▶ **Job item**
Reproduce each of the records below word for word, keeping every line as it appears.
============
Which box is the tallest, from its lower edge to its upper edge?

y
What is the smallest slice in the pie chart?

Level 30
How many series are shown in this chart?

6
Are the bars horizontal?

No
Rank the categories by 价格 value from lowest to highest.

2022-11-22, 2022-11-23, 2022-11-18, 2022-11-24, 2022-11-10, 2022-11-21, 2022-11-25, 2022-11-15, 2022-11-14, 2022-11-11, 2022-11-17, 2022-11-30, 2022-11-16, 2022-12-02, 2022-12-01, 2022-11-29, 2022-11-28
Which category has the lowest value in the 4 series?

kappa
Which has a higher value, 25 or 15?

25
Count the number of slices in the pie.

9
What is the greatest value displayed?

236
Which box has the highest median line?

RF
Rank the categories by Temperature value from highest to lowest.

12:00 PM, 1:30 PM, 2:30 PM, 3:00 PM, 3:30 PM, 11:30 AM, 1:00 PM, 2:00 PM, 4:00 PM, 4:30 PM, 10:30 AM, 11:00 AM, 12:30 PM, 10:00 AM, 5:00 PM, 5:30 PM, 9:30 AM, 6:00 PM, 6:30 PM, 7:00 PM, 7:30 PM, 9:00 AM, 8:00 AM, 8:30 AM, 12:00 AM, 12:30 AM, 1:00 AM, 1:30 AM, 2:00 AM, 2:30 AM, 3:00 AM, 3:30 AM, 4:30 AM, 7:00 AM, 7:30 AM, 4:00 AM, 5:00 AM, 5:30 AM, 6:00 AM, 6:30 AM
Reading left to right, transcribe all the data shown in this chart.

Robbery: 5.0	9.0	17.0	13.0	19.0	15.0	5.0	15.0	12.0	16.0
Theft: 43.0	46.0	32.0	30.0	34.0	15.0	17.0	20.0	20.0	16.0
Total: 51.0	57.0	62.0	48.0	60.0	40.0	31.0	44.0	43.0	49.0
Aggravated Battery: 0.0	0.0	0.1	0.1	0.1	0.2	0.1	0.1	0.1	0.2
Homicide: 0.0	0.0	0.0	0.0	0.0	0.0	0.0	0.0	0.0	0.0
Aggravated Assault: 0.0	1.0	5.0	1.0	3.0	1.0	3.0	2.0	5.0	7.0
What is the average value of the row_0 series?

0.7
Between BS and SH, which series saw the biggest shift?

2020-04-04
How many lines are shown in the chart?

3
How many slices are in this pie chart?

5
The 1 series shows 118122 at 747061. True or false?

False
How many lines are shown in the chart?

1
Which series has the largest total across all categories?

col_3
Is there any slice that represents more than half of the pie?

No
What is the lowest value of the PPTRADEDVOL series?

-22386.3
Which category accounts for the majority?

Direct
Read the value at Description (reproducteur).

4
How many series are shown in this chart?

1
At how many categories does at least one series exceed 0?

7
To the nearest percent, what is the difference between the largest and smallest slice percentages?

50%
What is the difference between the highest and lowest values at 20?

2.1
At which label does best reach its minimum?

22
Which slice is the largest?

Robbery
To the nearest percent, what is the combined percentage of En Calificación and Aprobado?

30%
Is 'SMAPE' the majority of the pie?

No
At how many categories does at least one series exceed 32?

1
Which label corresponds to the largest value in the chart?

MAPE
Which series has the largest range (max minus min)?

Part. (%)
============
▶ **Output for this exercise**
Which box is the tallest, from its lower edge to its upper edge?

y
What is the smallest slice in the pie chart?

Level 30
How many series are shown in this chart?

6
Are the bars horizontal?

No
Rank the categories by 价格 value from lowest to highest.

2022-11-22, 2022-11-23, 2022-11-18, 2022-11-24, 2022-11-10, 2022-11-21, 2022-11-25, 2022-11-15, 2022-11-14, 2022-11-11, 2022-11-17, 2022-11-30, 2022-11-16, 2022-12-02, 2022-12-01, 2022-11-29, 2022-11-28
Which category has the lowest value in the 4 series?

kappa
Which has a higher value, 25 or 15?

25
Count the number of slices in the pie.

9
What is the greatest value displayed?

236
Which box has the highest median line?

RF
Rank the categories by Temperature value from highest to lowest.

12:00 PM, 1:30 PM, 2:30 PM, 3:00 PM, 3:30 PM, 11:30 AM, 1:00 PM, 2:00 PM, 4:00 PM, 4:30 PM, 10:30 AM, 11:00 AM, 12:30 PM, 10:00 AM, 5:00 PM, 5:30 PM, 9:30 AM, 6:00 PM, 6:30 PM, 7:00 PM, 7:30 PM, 9:00 AM, 8:00 AM, 8:30 AM, 12:00 AM, 12:30 AM, 1:00 AM, 1:30 AM, 2:00 AM, 2:30 AM, 3:00 AM, 3:30 AM, 4:30 AM, 7:00 AM, 7:30 AM, 4:00 AM, 5:00 AM, 5:30 AM, 6:00 AM, 6:30 AM
Reading left to right, transcribe all the data shown in this chart.

Robbery: 5.0	9.0	17.0	13.0	19.0	15.0	5.0	15.0	12.0	16.0
Theft: 43.0	46.0	32.0	30.0	34.0	15.0	17.0	20.0	20.0	16.0
Total: 51.0	57.0	62.0	48.0	60.0	40.0	31.0	44.0	43.0	49.0
Aggravated Battery: 0.0	0.0	0.1	0.1	0.1	0.2	0.1	0.1	0.1	0.2
Homicide: 0.0	0.0	0.0	0.0	0.0	0.0	0.0	0.0	0.0	0.0
Aggravated Assault: 0.0	1.0	5.0	1.0	3.0	1.0	3.0	2.0	5.0	7.0
What is the average value of the row_0 series?

0.7
Between BS and SH, which series saw the biggest shift?

2020-04-04
How many lines are shown in the chart?

3
How many slices are in this pie chart?

5
The 1 series shows 118122 at 747061. True or false?

False
How many lines are shown in the chart?

1
Which series has the largest total across all categories?

col_3
Is there any slice that represents more than half of the pie?

No
What is the lowest value of the PPTRADEDVOL series?

-22386.3
Which category accounts for the majority?

Direct
Read the value at Description (reproducteur).

4
How many series are shown in this chart?

1
At how many categories does at least one series exceed 0?

7
To the nearest percent, what is the difference between the largest and smallest slice percentages?

50%
What is the difference between the highest and lowest values at 20?

2.1
At which label does best reach its minimum?

22
Which slice is the largest?

Robbery
To the nearest percent, what is the combined percentage of En Calificación and Aprobado?

30%
Is 'SMAPE' the majority of the pie?

No
At how many categories does at least one series exceed 32?

1
Which label corresponds to the largest value in the chart?

MAPE
Which series has the largest range (max minus min)?

Part. (%)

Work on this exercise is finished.